We are today an East/West country and will be hereafter. Our institutions should change as this demographic shift brings a fundamental change of mind and virtually a change of consciousness. Washington wisely put the capital between North and South in 1790. Today is should be around Louisville or Indianapolis. But that will take longer.

As the Appomattox Syndrome sends New Yorkers to the Supreme Court, it puts those red state rubes from Tennessee and Nebraska into the army. So the Ivy Leagues long declared themselves to be ROTC free, to pursue more delicate goals. Resulting in a red state, Baptist and fundamentalist army. Frankly, I would rather have them in my fox hole, but like the eastern Supremes, it throws the federation out again of ballast. Obama’s remedy, brought up in his SOTU speech, is to bring back ROTC to the Ivys. But John Lehman, Secretary of the Navy under President Ronald Reagan, says no and he has a better idea.

Writing with Richard H. Kohn, a professor of military history at UNC, Chapel Hill, Lehman says that while some college leaders may want ROTC back, faculties are likely to be unenthusiastic. The military will always be an outside, uncomfortable and largely isolated presence on college campuses.

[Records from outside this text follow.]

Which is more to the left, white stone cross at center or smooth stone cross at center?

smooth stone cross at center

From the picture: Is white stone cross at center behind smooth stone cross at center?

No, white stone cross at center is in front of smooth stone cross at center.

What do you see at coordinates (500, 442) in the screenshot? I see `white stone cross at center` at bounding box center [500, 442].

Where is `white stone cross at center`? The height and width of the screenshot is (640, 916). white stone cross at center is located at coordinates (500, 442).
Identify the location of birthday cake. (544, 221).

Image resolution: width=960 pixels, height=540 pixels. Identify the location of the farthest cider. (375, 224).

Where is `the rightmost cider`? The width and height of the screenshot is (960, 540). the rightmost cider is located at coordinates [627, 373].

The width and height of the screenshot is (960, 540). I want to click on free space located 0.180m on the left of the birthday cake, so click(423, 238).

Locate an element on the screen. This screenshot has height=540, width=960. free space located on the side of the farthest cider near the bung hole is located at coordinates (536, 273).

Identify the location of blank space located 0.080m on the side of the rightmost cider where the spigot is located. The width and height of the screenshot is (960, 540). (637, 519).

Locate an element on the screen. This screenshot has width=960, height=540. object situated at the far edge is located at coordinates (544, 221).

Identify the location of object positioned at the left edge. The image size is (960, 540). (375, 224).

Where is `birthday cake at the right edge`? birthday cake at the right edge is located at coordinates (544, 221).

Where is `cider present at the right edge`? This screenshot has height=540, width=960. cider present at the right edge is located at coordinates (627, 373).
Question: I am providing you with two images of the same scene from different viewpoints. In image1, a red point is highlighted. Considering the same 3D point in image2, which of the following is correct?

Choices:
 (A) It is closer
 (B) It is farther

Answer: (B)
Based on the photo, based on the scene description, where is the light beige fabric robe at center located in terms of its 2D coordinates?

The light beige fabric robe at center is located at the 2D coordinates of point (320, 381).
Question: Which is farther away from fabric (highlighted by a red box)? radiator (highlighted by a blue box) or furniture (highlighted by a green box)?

“Rather than expanding ROTC into elite institutions,” they write this weekend in the Washington Post, “it would be better to replace ROTC over time with a more efficient, more effective and less costly program to attract the best of America's youth to the services and perhaps to military careers.”

The armed services should consider a program modeled on the Marine Platoon Leaders Corps to attract the most promising young people. In a national competition similar to ROTC scholarships, students should be recruited for four years of active duty and four years of reserve service by means of all-expenses-paid scholarships to the college or university of their choice. Many would take these lucrative grants to the nation's most distinguished schools, where they would get top-flight educations and could devote full attention on campus to studies.

The Lehman/Kohn perspective approaches the problem from a relevant contemporary perspective: Instead of bringing the heartland to the Ivys, bring the ivy to the heartland where the future awakens. Let the people choose.